Depois da medalha de ouro da Rafaela, vai chover matéria emocionante falando em superação. Pode esperar no Fantástico. É um discurso fácil de aceitar, mas que me incomoda bastante. Ele diz assim pra você: se deseja algo na vida, corra atrás, lute, esforce-se, pois você conseguirá. Tudo bem, como discurso motivacional, até que é bonitinho. Acontece que nem tudo depende só da gente.
Tive algumas conquistas importantes na vida. Poderia dizer que lutei para alcançá-las. Um banho de mérito faz um bem danado ao ego de qualquer um.
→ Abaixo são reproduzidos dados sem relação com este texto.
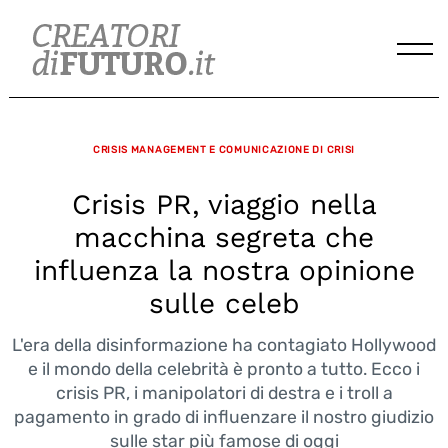
Skip
to
content
CRISIS MANAGEMENT E COMUNICAZIONE DI CRISI
Crisis PR, viaggio nella
macchina segreta che
influenza la nostra opinione
sulle celeb
L'era della disinformazione ha contagiato Hollywood
e il mondo della celebrità è pronto a tutto. Ecco i
crisis PR, i manipolatori di destra e i troll a
pagamento in grado di influenzare il nostro giudizio
sulle star più famose di oggi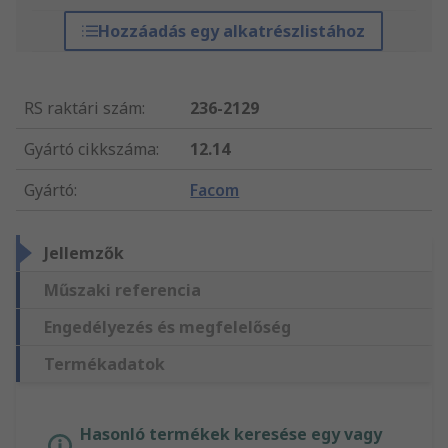
Hozzáadás egy alkatrészlistához
RS raktári szám
:
236-2129
Gyártó cikkszáma
:
12.14
Gyártó
:
Facom
Jellemzők
Műszaki referencia
Engedélyezés és megfelelőség
Termékadatok
Hasonló termékek keresése egy vagy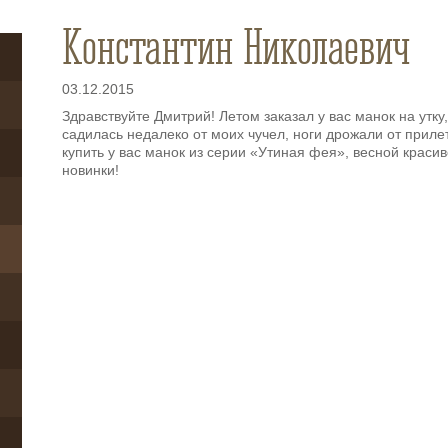
Константин Николаевич
03.12.2015
Здравствуйте Дмитрий! Летом заказал у вас манок на утку
садилась недалеко от моих чучел, ноги дрожали от прил
купить у вас манок из серии «Утиная фея», весной красив
новинки!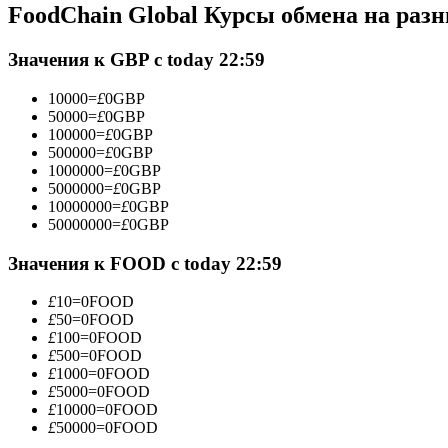
FoodChain Global Курсы обмена на раз
Фьючерсы с использованием USDC в качестве обеспечен
Значения к GBP с today 22:59
10000
=
£
0
GBP
50000
=
£
0
GBP
100000
=
£
0
GBP
500000
=
£
0
GBP
1000000
=
£
0
GBP
5000000
=
£
0
GBP
10000000
=
£
0
GBP
50000000
=
£
0
GBP
Копирование торговли
Присоединяйтесь к лучшим трейдерам
Значения к FOOD с today 22:59
£
10
=
0
FOOD
£
50
=
0
FOOD
£
100
=
0
FOOD
£
500
=
0
FOOD
£
1000
=
0
FOOD
£
5000
=
0
FOOD
£
10000
=
0
FOOD
£
50000
=
0
FOOD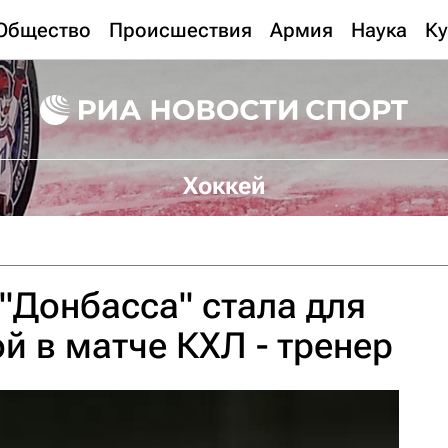
Общество
Происшествия
Армия
Наука
Ку
Хоккей
"Донбасса" стала для
й в матче КХЛ - тренер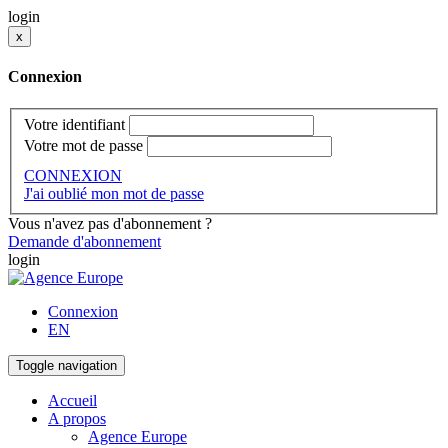
login
x
Connexion
Votre identifiant
Votre mot de passe
CONNEXION
J'ai oublié mon mot de passe
Vous n'avez pas d'abonnement ?
Demande d'abonnement
login
Connexion
EN
Toggle navigation
Accueil
A propos
Agence Europe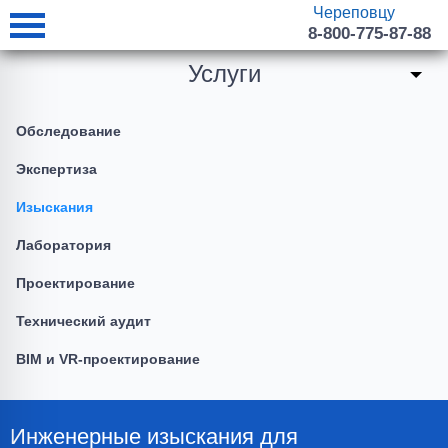
Череповцу
8-800-775-87-88
Услуги
Обследование
Экспертиза
Изыскания
Лаборатория
Проектирование
Технический аудит
BIM и VR-проектирование
Инженерные изыскания для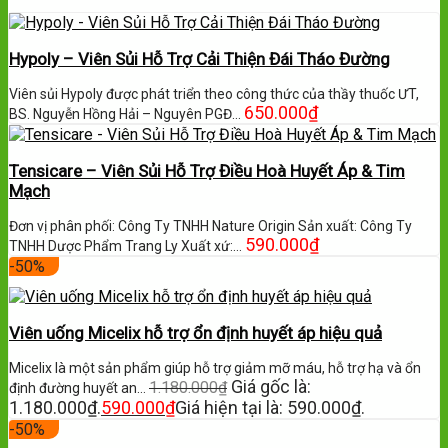
Hypoly – Viên Sủi Hỗ Trợ Cải Thiện Đái Tháo Đường
Viên sủi Hypoly được phát triển theo công thức của thầy thuốc ƯT,
650.000
₫
BS. Nguyễn Hồng Hải – Nguyên PGĐ…
Tensicare – Viên Sủi Hỗ Trợ Điều Hoà Huyết Áp & Tim
Mạch
Đơn vị phân phối: Công Ty TNHH Nature Origin Sản xuất: Công Ty
590.000
₫
TNHH Dược Phẩm Trang Ly Xuất xứ:…
-50%
Viên uống Micelix hỗ trợ ổn định huyết áp hiệu quả
Micelix là một sản phẩm giúp hỗ trợ giảm mỡ máu, hỗ trợ hạ và ổn
Giá gốc là:
1.180.000
₫
định đường huyết an…
1.180.000₫.
590.000
₫
Giá hiện tại là: 590.000₫.
-50%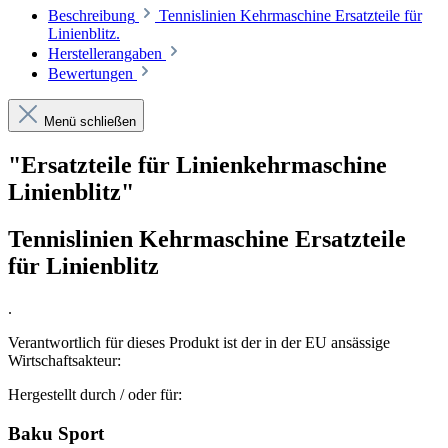
Beschreibung
Tennislinien Kehrmaschine Ersatzteile für
Linienblitz.
Herstellerangaben
Bewertungen
Menü schließen
"Ersatzteile für Linienkehrmaschine
Linienblitz"
Tennislinien Kehrmaschine Ersatzteile
für Linienblitz
.
Verantwortlich für dieses Produkt ist der in der EU ansässige
Wirtschaftsakteur:
Hergestellt durch / oder für:
Baku Sport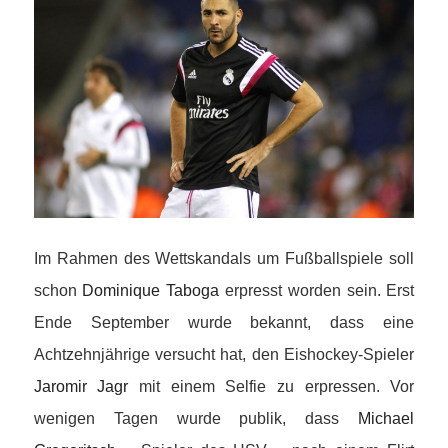
Im Rahmen des Wettskandals um Fußballspiele soll
schon
Dominique Taboga
erpresst worden sein. Erst
Ende September wurde bekannt, dass eine
Achtzehnjährige versucht hat, den Eishockey-Spieler
Jaromir Jagr
mit einem Selfie zu erpressen. Vor
wenigen Tagen wurde publik, dass
Michael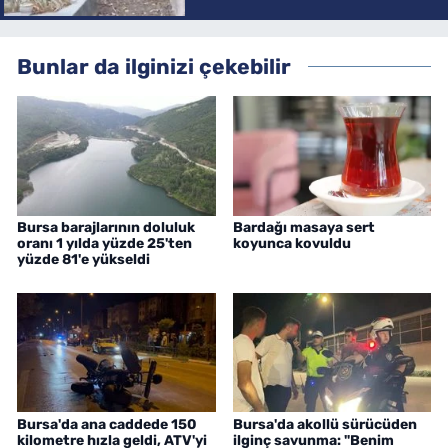
Bunlar da ilginizi çekebilir
Bursa barajlarının doluluk
Bardağı masaya sert
oranı 1 yılda yüzde 25'ten
koyunca kovuldu
yüzde 81'e yükseldi
Bursa'da ana caddede 150
Bursa'da akollü sürücüden
kilometre hızla geldi, ATV'yi
ilginç savunma: "Benim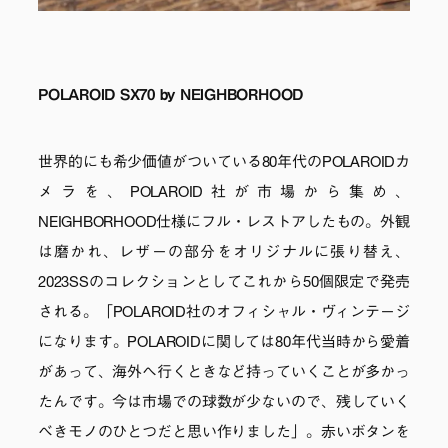
POLAROID SX70 by NEIGHBORHOOD
世界的にも希少価値がついている80年代のPOLAROIDカ
メラを、POLAROID社が市場から集め、
NEIGHBORHOOD仕様にフル・レストアしたもの。外観
は磨かれ、レザーの部分をオリジナルに張り替え、
2023SSのコレクションとしてこれから50個限定で発売
される。「POLAROID社のオフィシャル・ヴィンテージ
になります。POLAROIDに関しては80年代当時から愛着
があって、海外へ行くときなど持っていくことが多かっ
たんです。今は市場での球数が少ないので、残していく
べきモノのひとつだと思い作りました」。赤いボタンを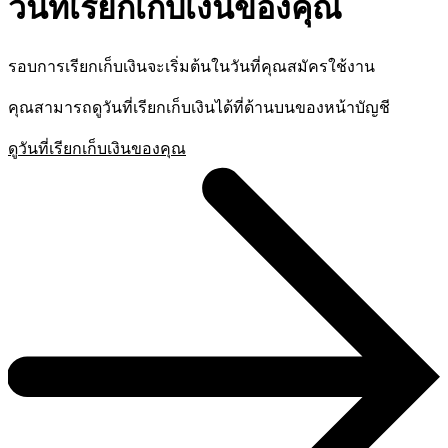
วันที่เรียกเก็บเงินของคุณ
รอบการเรียกเก็บเงินจะเริ่มต้นในวันที่คุณสมัครใช้งาน
คุณสามารถดูวันที่เรียกเก็บเงินได้ที่ด้านบนของหน้าบัญชี
ดูวันที่เรียกเก็บเงินของคุณ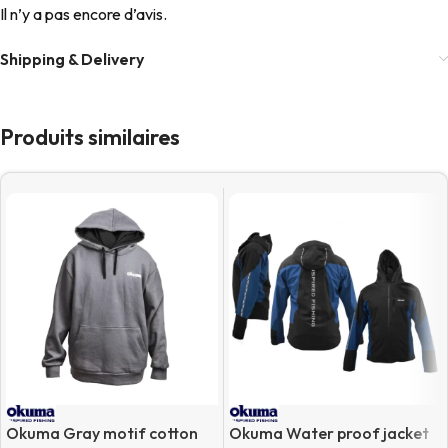
Il n’y a pas encore d’avis.
Shipping & Delivery
Produits similaires
Okuma Gray motif cotton
Okuma Water proof jacket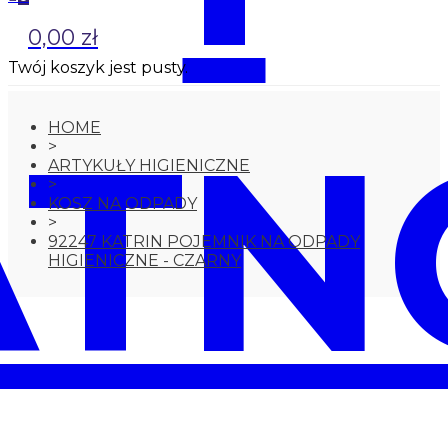
0,00 zł
Twój koszyk jest pusty.
ATN
HOME
>
ARTYKUŁY HIGIENICZNE
>
KOSZ NA ODPADY
>
92247 KATRIN POJEMNIK NA ODPADY
HIGIENICZNE - CZARNY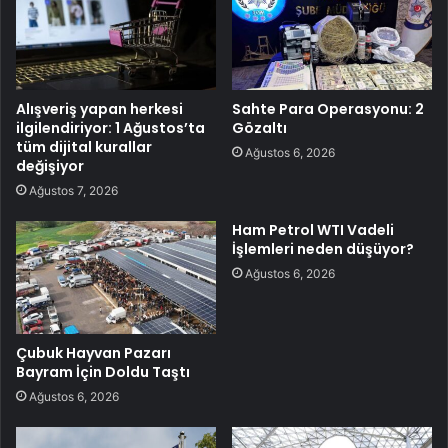
Alışveriş yapan herkesi
Sahte Para Operasyonu: 2
ilgilendiriyor: 1 Ağustos’ta
Gözaltı
tüm dijital kurallar
Ağustos 6, 2026
değişiyor
Ağustos 7, 2026
Ham Petrol WTI Vadeli
İşlemleri neden düşüyor?
Ağustos 6, 2026
Çubuk Hayvan Pazarı
Bayram İçin Doldu Taştı
Ağustos 6, 2026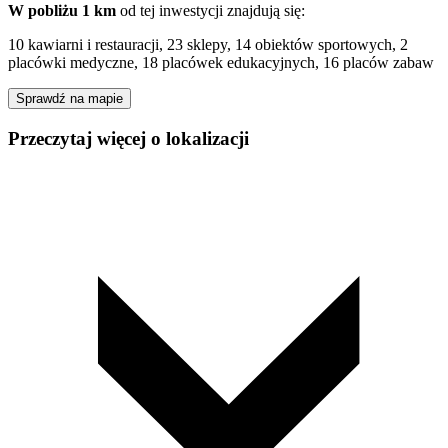
W pobliżu 1 km
od tej
inwestycji
znajdują się:
10 kawiarni i restauracji, 23 sklepy, 14 obiektów sportowych, 2
placówki medyczne, 18 placówek edukacyjnych, 16 placów zabaw
Sprawdź na mapie
Przeczytaj więcej o lokalizacji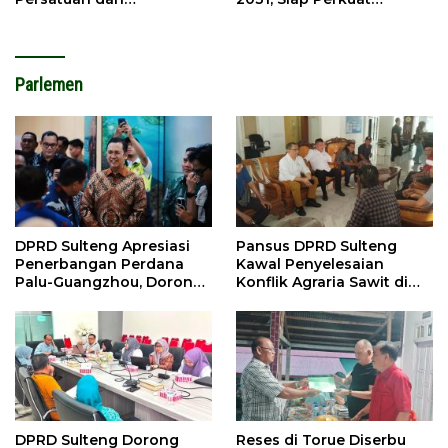
Pembangunan
Pelestarian Adat
Parlemen
DPRD Sulteng Apresiasi
Pansus DPRD Sulteng
Penerbangan Perdana
Kawal Penyelesaian
Palu-Guangzhou, Dorong
Konflik Agraria Sawit di
Investasi
Tolitoli
DPRD Sulteng Dorong
Reses di Torue Diserbu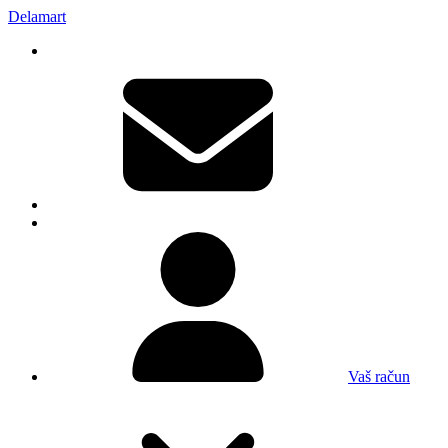
Delamart
Vaš račun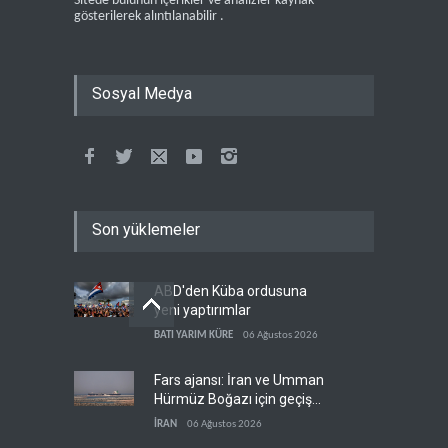
Sitede bulunun içerikler ve analizler kaynak
gösterilerek alıntılanabilir .
Sosyal Medya
Son yüklemeler
ABD'den Küba ordusuna
yeni yaptırımlar
BATI YARIM KÜRE
06 Ağustos 2026
Fars ajansı: İran ve Umman
Hürmüz Boğazı için geçiş
koridorlarında anlaştı
İRAN
06 Ağustos 2026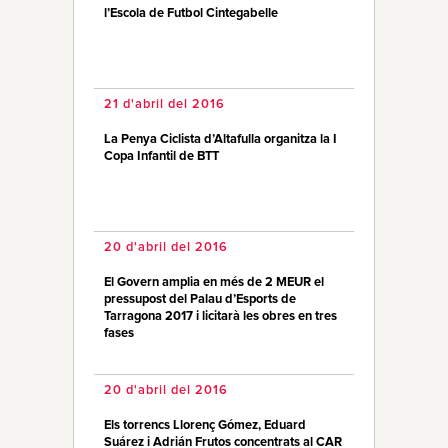
l’Escola de Futbol Cintegabelle
21 d'abril del 2016
La Penya Ciclista d’Altafulla organitza la I
Copa Infantil de BTT
20 d'abril del 2016
El Govern amplia en més de 2 MEUR el
pressupost del Palau d’Esports de
Tarragona 2017 i licitarà les obres en tres
fases
20 d'abril del 2016
Els torrencs Llorenç Gómez, Eduard
Suárez i Adrián Frutos concentrats al CAR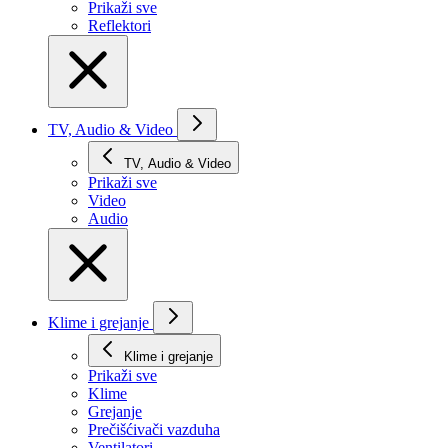
Prikaži svе
Reflektori
TV, Audio & Video
TV, Audio & Video
Prikaži svе
Video
Audio
Klime i grejanje
Klime i grejanje
Prikaži svе
Klime
Grejanje
Prečišćivači vazduha
Ventilatori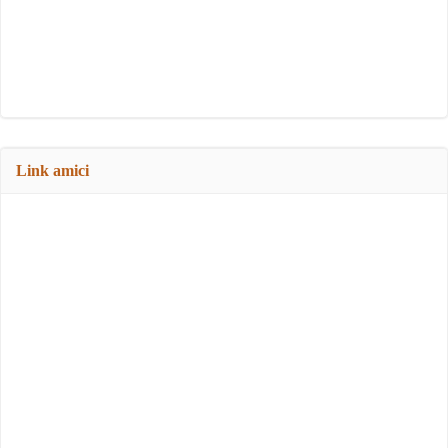
Link amici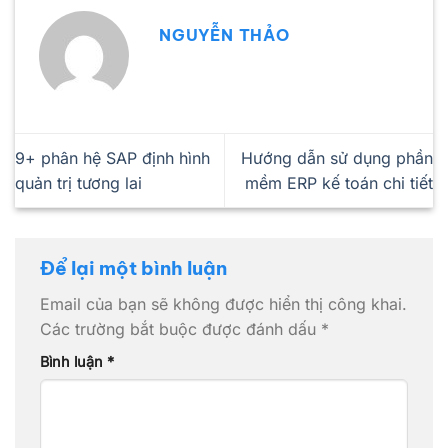
NGUYỄN THẢO
9+ phân hệ SAP định hình
Hướng dẫn sử dụng phần
quản trị tương lai
mềm ERP kế toán chi tiết
Để lại một bình luận
Email của bạn sẽ không được hiển thị công khai.
Các trường bắt buộc được đánh dấu
*
Bình luận
*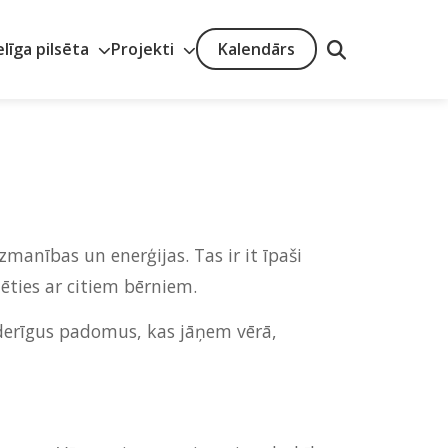
elīga pilsēta
Projekti
Kalendārs
zmanības un enerģijas. Tas ir it īpaši
ēties ar citiem bērniem.
noderīgus padomus, kas jāņem vērā,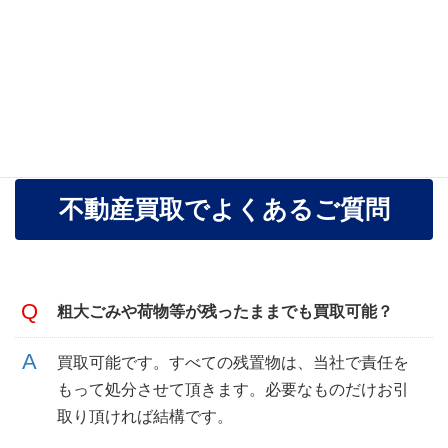
せて頂きます。
無理に安く強引に買取するようなことは、ございませんの
でご安心下さい。
価格根拠もハッキリお伝えさせて頂きます。
不動産買取でよくあるご質問
粗大ごみや荷物等が残ったままでも買取可能？
買取可能です。すべての残置物は、当社で責任を
もって処分させて頂きます。必要なものだけお引
取り頂ければ結構です。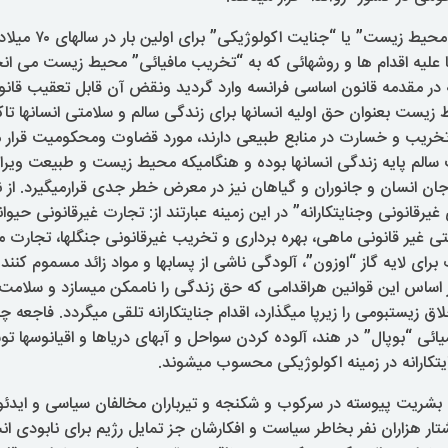
مقوله “جنایت علیه محیط 
ا علیه اقدام ها و روشهائی که به “تخریب مافیائی” محیط زیست می انجا
ین مقوله در مقدمه قانون اساسی فرانسه وارد گردید ونقض آن قابل تعقیب قا
زیست بعنوان حق اولیه انسانها برای زندگی سالم و سلامتی انسانها تاک
 تخریب و خسارت در منابع طبیعی دارند، مورد قضاوت ومحکومیت قرار می
الم پایه زندگی انسانها بوده و هنگامیکه محیط زیست و طبیعت ویرا
ان انسان و جانوران و گیاهان نیز در معرض خطر جدی قرارمیگیرد. از 
غیرقانونی وجنایتکارانه” در این زمینه عبارتند از: تجارت غیرقانونی حیو
 غیر قانونی ماهی، بهره برداری و تخریب غیرقانونی جنگلها، تجارت مو
رای لایه گاز “اوزون”، آلودگی ناشی از پسابها و مواد زائد مسموم کنند
ر اساس این قوانین هراقدامی که حق زندگی را ناممکن میسازد و سلامت 
اق زیستبومی را زیرپا میگذارد، اقدام جنایتکارانه تلقی میگردد. فاجعه چ
ائی “بوپال” در هند، آلوده کردن سواحل و آبهای دریاها و اقیانوسها ت
یتکارانه در زمینه اکولوژیکی محسوب میشوند.
ه بشریت پیوسته در سرکوب و شکنجه و تیرباران مخالفان سیاسی و اید
کشتار هزاران نفر بخاطر سیاست و افکارشان جز تمایل رژیم برای نابودی ان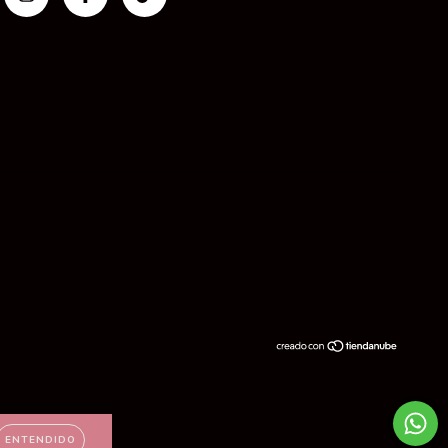
ENTENDIDO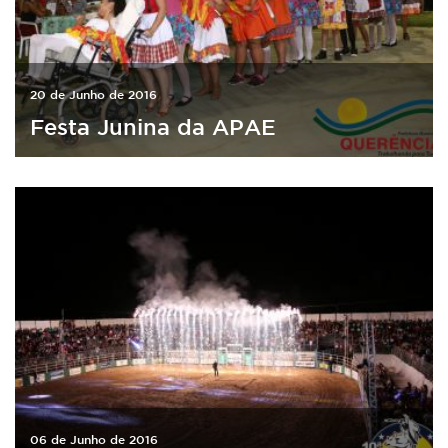
20 de Junho de 2016
Festa Junina da APAE
06 de Junho de 2016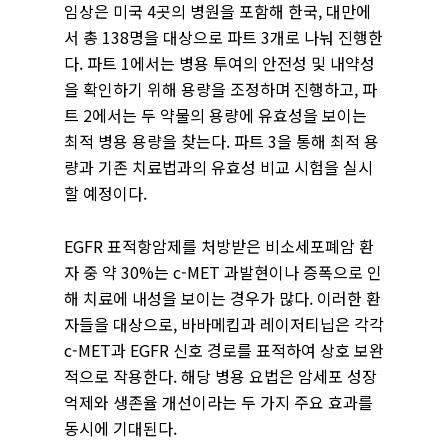
임상은 미국 4곳의 병원을 포함해 한국, 대만에
서 총 138명을 대상으로 파트 3개로 나눠 진행한
다. 파트 1에서는 병용 투여의 안전성 및 내약성
을 확인하기 위해 용량을 조정하며 진행하고, 파
트 2에서는 두 약물의 용량에 유효성을 보이는
최적 병용 용량을 찾는다. 파트 3을 통해 최적 용
량과 기존 치료법과의 유효성 비교 시험을 실시
할 예정이다.
EGFR 표적항암제를 처방받은 비소세포폐암 환
자 중 약 30%는 c-MET 과발현이나 증폭으로 인
해 치료에 내성을 보이는 경우가 많다. 이러한 환
자들을 대상으로, 바바메킵과 레이저티닙은 각각
c-MET과 EGFR 신호 경로를 표적하여 상호 보완
적으로 작용한다. 해당 병용 요법은 암세포 성장
억제와 생존율 개선이라는 두 가지 주요 효과를
동시에 기대된다.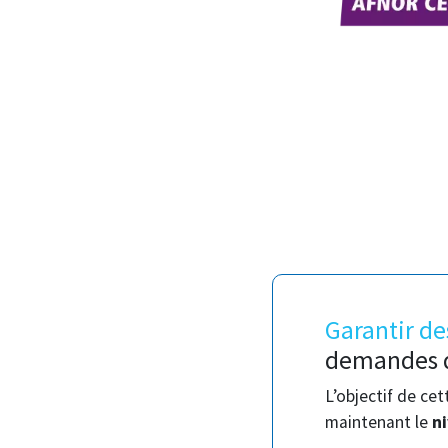
Garantir de
demandes d
L’objectif de cet
maintenant le
ni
Mas, peraí: teria eu conseguido essas coisas se não fossem outras pessoas, se não fossem oportunidades oferecidas, se não fosse alguma vantagem inata minha? A mãe que me educou não merece crédito? A bolsa de estudos para alunos carentes que recebi não valeu nada? Uma cabecinha mais esperta para raciocinar também não ajuda? Um gesto humano em um momento crucial, idem? O mérito e a superação baseiam-se apenas no indivíduo, deixam de lado uma porrada de outras “variáveis sistêmicas” que, se ignoradas, podem nos tornar insensíveis e alienados. É muita egolatria, não?
Tem muita gente que se esforça pra caramba e fracassa. E se um ferrado acreditar nos mantras da superação, vai pensar: foi tudo culpa minha. Talvez seja esta a conclusão que desejam plantar nos ferrados. Pode ser culpa e pode não ser, oras. Pode ser que vocẽ tenha feito corpo mole. Pode ser também que uma série de “variáveis sistêmicas” tenham sido pedras no seu caminho. Se achar que a superação resolve tudo, perde a visão do todo. Mais que isso, perde o desejo de consertar o mundo, nome que damos aos nossos ideais.
Rafaela lutou, teve mérito pessoal. Chorei com sua vitória (sim, ando cada vez mais emotivo). Com grande mérito, superou a pobreza, o racismo, o sexismo. Mas também teve o apoio da família e dos amigos, provavelmente nasceu com uma compleição física privilegiada. E recebeu uma bolsa para atletas. Enfim, lute e conseguirá, uma meia verdade perigosa.